### What this exercise asks
a) Repeat word for word the part of the Lizzie Velasquez piece starting with "Whenever she needed" and going on through "millions with her.".
b) Answer these from the piece about Lizzie Velasquez:
(i) How many hits did the eight-second video have?
(ii) How many books has she written?
(iii) What is the title of her documentary?
c) Carry the piece about Lizzie Velasquez forward from its last sentence.

### Supplied text
····················

Every year, she’d have to face a new round of bullying, but her parents encouraged her to go back, be herself and she would show others that she was just like them. Since she was fun and funny she made friends, and they became her “bodyguards.” She would gain her confidence back by the end of the year. In high school, she was a cheerleader and joined many activities. She was happy until she found that eight-second video with over 4 million hits.
She looked for one positive comment to the YouTube video. There wasn’t one. She kept thinking, “How do I build myself back up? Do I want to build myself back up?” In high school she was asked to share her story at an assembly, and the desire to become a motivational speaker was born.
She began speaking at other schools and was slowly building her career when she was asked to give a TED Talk for women and then one for youth. It has been viewed on YouTube millions of times.
She’s written three books called, “Lizzie Beautiful,” “Be Beautiful, Be You,” and “Choosing Happiness.” Her latest project is a documentary called “A Brave Heart: The Lizzie Velasquez Story.” It tells her story, and how she campaigned to get anti-bullying legislation passed by Congress.
Whenever she needed motivation to keep going, she went back to the hurtful comments that people left after her “Ugliest Woman” video. They fired her up to prove them wrong. She more than overcame bullying. She’s taken millions with her.

····················

### Data
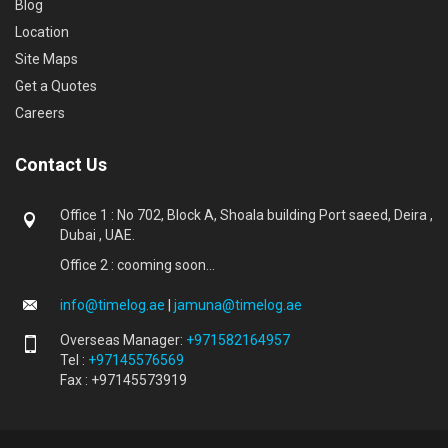
Blog
Location
Site Maps
Get a Quotes
Careers
Contact Us
Office 1 : No 702, Block A, Shoala building Port saeed, Deira ,
Dubai , UAE.
Office 2 : cooming soon...
info@timelog.ae
|
jamuna@timelog.ae
Overseas Manager:
+971582164957
Tel :
+97145576569
Fax : +97145573919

····················

### Exercise responses
a)
Whenever she needed motivation to keep going, she went back to the hurtful comments that people left after her “Ugliest Woman” video. They fired her up to prove them wrong. She more than overcame bullying. She’s taken millions with her.

b)
(i) Over 4 million
(ii) Three
(iii) "A Brave Heart: The Lizzie Velasquez Story"

c)
Another person who overcame the effects of bullying is Monica Lewinsky. For the newer generations: Monica Lewinsky was a young intern at the White House who fell in love with and had an affair with then President Bill Clinton. At 22, she made a mistake that she has deeply regretted all her life. She was the international victim of cruel jokes, rap songs and public shunning, which affected her personal and professional life.
She is now one of the many spokespeople for Bystander Revolution. Bystander Revolution was created by author and mother MacKenzie Bezos “to create a source of direct, peer-to-peer advice about practical things individuals can do to help defuse bullying (bystanderrevolution.org). Keep that website link. There are many one- to two-minute video clips of celebrities, social psychologists and youth offering practical advice for kids dealing with bullying, and they’re sorted in various categories, some of which I’ve listed including, solutions for bullies, afraid to ask for help, being the new kid and feeling unpopular.
The ones that I watched were so thoughtful and helpful. One of the Bystander Revolution goals is to create “Upstanders.” These are people who will step forward to help when bullying is occurring. Even just saying “stop” has proven to be helpful. Treat yourself to some human goodness and go to this site.
Something that I learned that I will use is the use of the word “target” instead of victim of a bullying incident. It always bothered me to use the word victim, because although one may be a target of an incident, being a victim is how one perceives oneself. While both Lizzie and Monica above once perceived themselves as victims, they overcame that, and it’s healthy.
Another thing I learned is that the larger the crowd of an incident, the less likely are bystanders willing to help, thinking that someone else will do it. However, once one person steps up, then others tend to follow. Think of how three people joined a fourth to stop the recent Paris train terrorist attack.
I also discovered another “target turned master of his fate”: Nicholas Carlisle. He was bullied all throughout high school in England, but is now a human rights attorney, psychotherapist and the Executive Director of No Bully. It’s an innovative “Best Practices” (means it’s been proven to work well) program facilitating change inside schools.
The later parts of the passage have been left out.